Od 1 stycznia pasażerowie komunikacji miejskiej nie będą mogli kupić biletów u kierowców autobusów i motorniczych tramwajów - poinformował stołeczny Zarząd Transportu Miejskiego. Swoją decyzję tłumaczy względami bezpieczeństwa i rozbudową siecią dystrybucji biletów.

Jak mówiła na poniedziałkowym spotkaniu z dziennikarzami, dyrektor pionu handlowego w ZTM-ie Monika Obrębska zmiana w systemie sprzedaży nastąpi od początku przyszłego roku. Przypomniała, że kierowcy sprzedają jedynie bilety jednorazowe przesiadkowe.

"Chcemy przede wszystkim ze względu na bezpieczeństwo odejść od tej sprzedaży.
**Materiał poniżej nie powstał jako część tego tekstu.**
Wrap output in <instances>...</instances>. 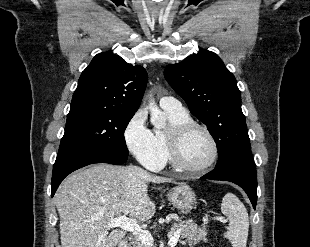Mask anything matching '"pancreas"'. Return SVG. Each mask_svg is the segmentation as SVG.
I'll use <instances>...</instances> for the list:
<instances>
[{"mask_svg":"<svg viewBox=\"0 0 310 247\" xmlns=\"http://www.w3.org/2000/svg\"><path fill=\"white\" fill-rule=\"evenodd\" d=\"M177 230H180V243L192 246L200 241L207 242V229L197 228V225L192 221L174 223L170 234L173 235ZM132 247H148L137 236L131 242Z\"/></svg>","mask_w":310,"mask_h":247,"instance_id":"1","label":"pancreas"}]
</instances>
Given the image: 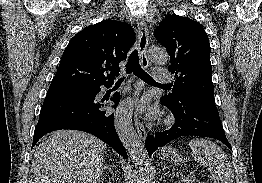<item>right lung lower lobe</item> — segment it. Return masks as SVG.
<instances>
[{"label": "right lung lower lobe", "mask_w": 262, "mask_h": 183, "mask_svg": "<svg viewBox=\"0 0 262 183\" xmlns=\"http://www.w3.org/2000/svg\"><path fill=\"white\" fill-rule=\"evenodd\" d=\"M112 83L48 90L35 127L32 147L51 131L81 130L100 138L126 159L127 153L114 127V113L107 111V105L96 99L101 90L100 86L109 88ZM110 100L116 107L120 101V94L114 93Z\"/></svg>", "instance_id": "1"}]
</instances>
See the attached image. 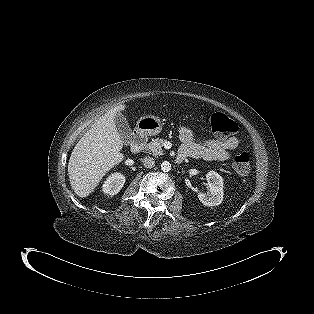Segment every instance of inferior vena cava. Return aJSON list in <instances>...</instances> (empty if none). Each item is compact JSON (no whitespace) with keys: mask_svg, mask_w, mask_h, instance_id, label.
Returning <instances> with one entry per match:
<instances>
[{"mask_svg":"<svg viewBox=\"0 0 314 314\" xmlns=\"http://www.w3.org/2000/svg\"><path fill=\"white\" fill-rule=\"evenodd\" d=\"M142 163L145 168H153L155 166V160L152 157H144Z\"/></svg>","mask_w":314,"mask_h":314,"instance_id":"602c4592","label":"inferior vena cava"}]
</instances>
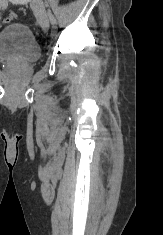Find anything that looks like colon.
Listing matches in <instances>:
<instances>
[{"label":"colon","instance_id":"colon-1","mask_svg":"<svg viewBox=\"0 0 163 235\" xmlns=\"http://www.w3.org/2000/svg\"><path fill=\"white\" fill-rule=\"evenodd\" d=\"M16 17H17L16 13L10 12L4 17V22L9 23L13 21L14 19H16Z\"/></svg>","mask_w":163,"mask_h":235}]
</instances>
W tej chwili mamy tak rozbudowaną sieć sprzedaży biletów, że absolutnie nie ma żadnego problemu z dostępem do biletów komunikacji miejskiej" - powiedziała Obrębska.

Dodała, że bilety można kupować m.in. w 21 Punktach Obsługi Pasażerów, w prawie 1,5 tys. kiosków, blisko 720 biletomatach stacjonarnych i w około 1,9 tys. biletomatach mobilnych. A ponadto bilety można nabyć także przez internet.
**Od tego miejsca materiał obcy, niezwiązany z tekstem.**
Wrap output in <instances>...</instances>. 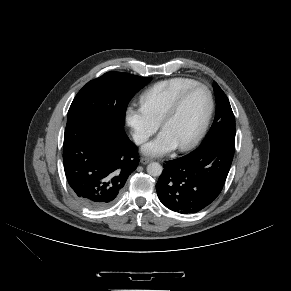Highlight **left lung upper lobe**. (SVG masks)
Segmentation results:
<instances>
[{
  "mask_svg": "<svg viewBox=\"0 0 291 291\" xmlns=\"http://www.w3.org/2000/svg\"><path fill=\"white\" fill-rule=\"evenodd\" d=\"M213 89L216 98V116L200 146L221 139L235 141V118L229 100L216 82L213 83Z\"/></svg>",
  "mask_w": 291,
  "mask_h": 291,
  "instance_id": "5c2ea615",
  "label": "left lung upper lobe"
}]
</instances>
ZTM podaje, że sprzedaż biletów przez prowadzących pojazdy to tylko pomocniczy kanał dystrybucji - stanowiący zaledwie 1,5 proc. ogółu sprzedaży biletów.

Urzędnicy tłumaczyli, że kierowcy mają się koncentrować na prowadzeniu pojazdów, a nie na sprzedaży biletów, co na wpłynąć pozytywnie na bezpieczeństwo podróżnych. Ponadto ma się też poprawić osobiste bezpieczeństwo kierowców i motorniczych, którzy nie będą musieli już przewozić biletów ani pieniędzy za sprzedane "kartoniki".

ZTM zapowiada przeprowadzenie kampanii informacyjnej nt. zmian w sprzedaży biletów.